Austria is a symbolic country, for a number of reasons. First of all, after World War II, Austrian governments had to put up a steady, yet very difficult struggle to be normalized. The invasion of the Red Army could have only been lifted back in 1956, in exchange for Austrian neutrality. The country has been given a much more decentralized constitution, very much like Germany, because Austria was seen as a "potential danger" by the Allied countries after World War II. Depriving both Germany and Austria from strong central governments was sought and implemented, which did not give the expected results at all. Both countries do have fine working federal systems, coupled with strong centralized governance.
Austrian nationalism was mostly created after World War I, very much like the late Turkish nationalism. Both countries shared a similar fate, after the dislocation of their very old and very traditional multi-ethnic empires. The Turkish independence war mostly repelled the Versailles system that would have given Turks a very tiny territory. Austria, in the aftermath of World War I, was not able to wage such a struggle due to the geographical closeness of victorious European countries, and inherited a tiny territory with a giant capital, Vienna.

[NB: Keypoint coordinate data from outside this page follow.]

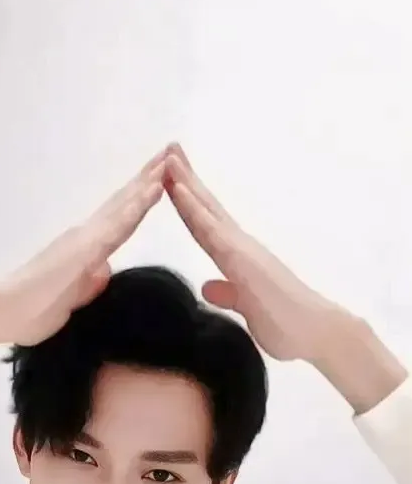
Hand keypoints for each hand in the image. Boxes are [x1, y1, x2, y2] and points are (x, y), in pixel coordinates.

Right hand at [0, 146, 171, 346]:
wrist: (2, 313)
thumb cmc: (30, 312)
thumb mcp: (70, 299)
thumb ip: (86, 284)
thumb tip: (102, 272)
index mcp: (83, 249)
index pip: (118, 220)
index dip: (138, 199)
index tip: (159, 179)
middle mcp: (84, 236)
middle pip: (122, 203)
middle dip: (147, 179)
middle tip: (171, 153)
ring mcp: (85, 240)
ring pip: (123, 207)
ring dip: (148, 183)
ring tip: (170, 159)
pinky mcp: (84, 249)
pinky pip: (118, 224)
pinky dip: (138, 205)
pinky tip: (155, 189)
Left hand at [164, 145, 356, 363]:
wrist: (314, 333)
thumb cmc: (283, 323)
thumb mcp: (245, 307)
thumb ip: (229, 294)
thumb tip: (210, 287)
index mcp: (236, 257)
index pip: (205, 224)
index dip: (187, 202)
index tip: (170, 179)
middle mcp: (239, 245)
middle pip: (205, 208)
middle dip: (185, 179)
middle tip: (168, 150)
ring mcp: (241, 248)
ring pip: (206, 211)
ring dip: (185, 183)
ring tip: (168, 157)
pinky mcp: (242, 259)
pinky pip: (211, 229)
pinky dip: (193, 208)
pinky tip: (178, 190)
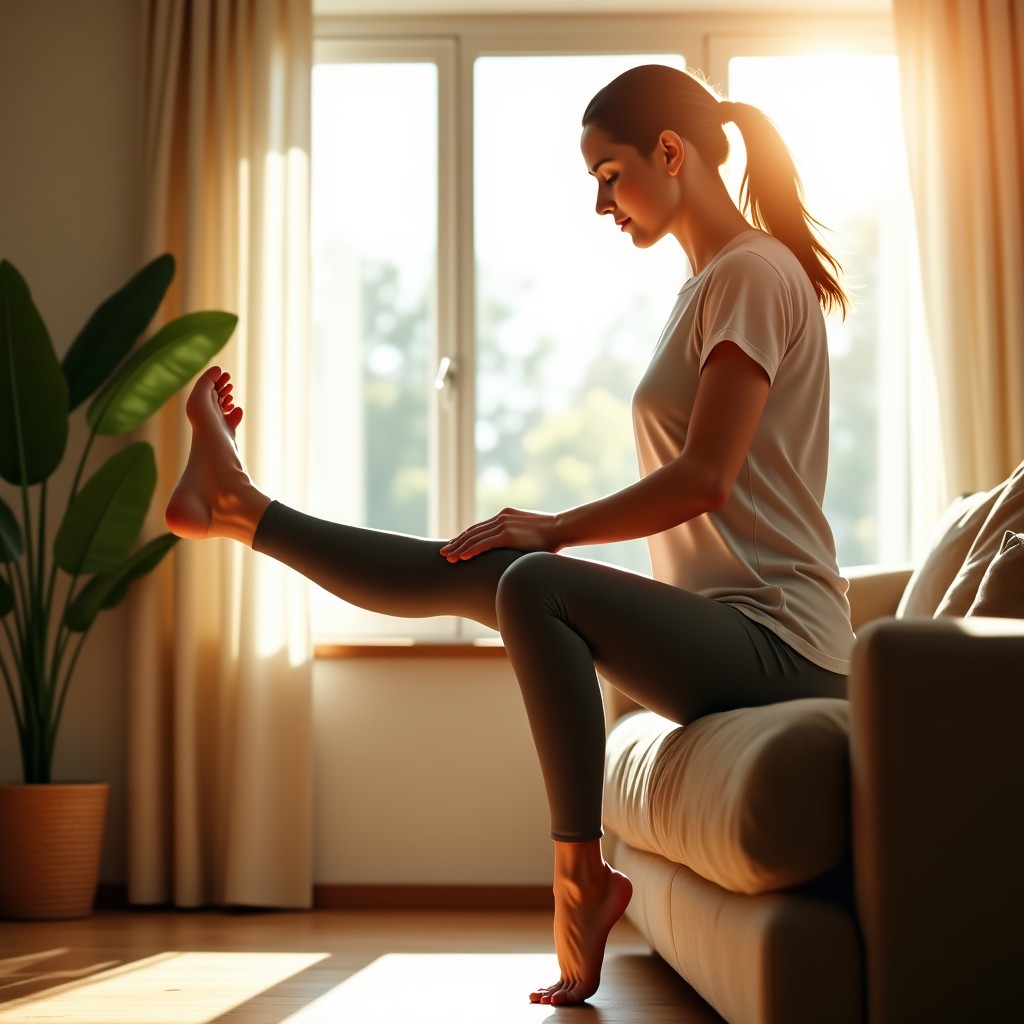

Unfairness was the key word regarding the "peace" agreements signed in 1919, which by the way took humanity steadily toward World War II. What is interesting to consider is that Austrian nationalism was "anti-Nazi" during the Dollfuss period, refusing to be included within the Anschluss. Engelbert Dollfuss was assassinated by the Nazis and the road toward annexing Austria was wide open for the Third Reich.
This peculiar history of Austria is largely forgotten most of the time; it is always difficult to understand the reactions of the populations by not taking into consideration their recent history.
For the Austrians, the "extreme right" having been fundamentally anti-Nazi, does not have a bad remembrance for the Austrians as the Nazi past does in Germany. Nazism was imposed upon the Austrians by the German invasion, led triumphantly by Adolf Hitler. It is a fact that the referendum legalizing the Anschluss, the annexation of Austria, was accepted with an overwhelming majority back in 1938. However, the referenda held in dire situations would give surprising results, usually, as the constitutional referendum in Turkey after the coup d'état of 1980, which was accepted by 93 percent majority of the voters.
Having said that, the results of the Austrian elections are not good news for anyone but right–wing voters. The very young new leader of the Austria's People's Party (OVP), Sebastian Kurtz, has succeeded to revamp his party (which was in shambles a mere year ago) and win the elections with slightly over 30 percent of the votes. Second place is ex aequo, between the Social Democrats (SPO) and the extreme-right Freedom Party (FPÖ), with slightly over 26 percent. Other formations do share a much smaller number of votes, and the Greens (whose historic leader Alexander Van der Bellen was elected the president of the republic early this year), are likely stay out of the parliament, having failed to reach the threshold of 4 percent.
The coalition government to come is very likely an association between the OVP and the dreaded FPÖ. It is hard to see how the two big traditional parties, the SPO and the OVP, could find common ground for immigration policy.
Sebastian Kurtz has chosen a very xenophobic attitude vis-à-vis the forced migrants. That may be advantageous for domestic politics and win votes. But otherwise, we do not live in 1919 and the stance to be taken should definitely not be that of the different governments between the two wars. Austrians should know this better than anybody.
We are far from the times when Bruno Kreisky was a popular chancellor, but forgetting the "human" factor in international relations is the biggest mistake any government can make. The migrants are "humans" and they are to be treated with the "dignity" they deserve. The great pacifist and anti-Nazi writer Erich Maria Remarque, in one of his most beautiful novels "The Enemy", tells, from Lieut. Ludwig Breyer's mouth, that the most striking thing he saw during World War I was not the terrible battle of the Somme. The big surprise was when he saw the French prisoners, "the enemy," and discovered that they were just human beings.
This is a thought to meditate on, while expecting a populist and very anti-immigration coalition government in Austria. "History teaches us that men and nations behave wisely once they have exhausted all other alternatives" (Abba Eban). The saying is deeply wise and pertinent, but so unfortunate, alas.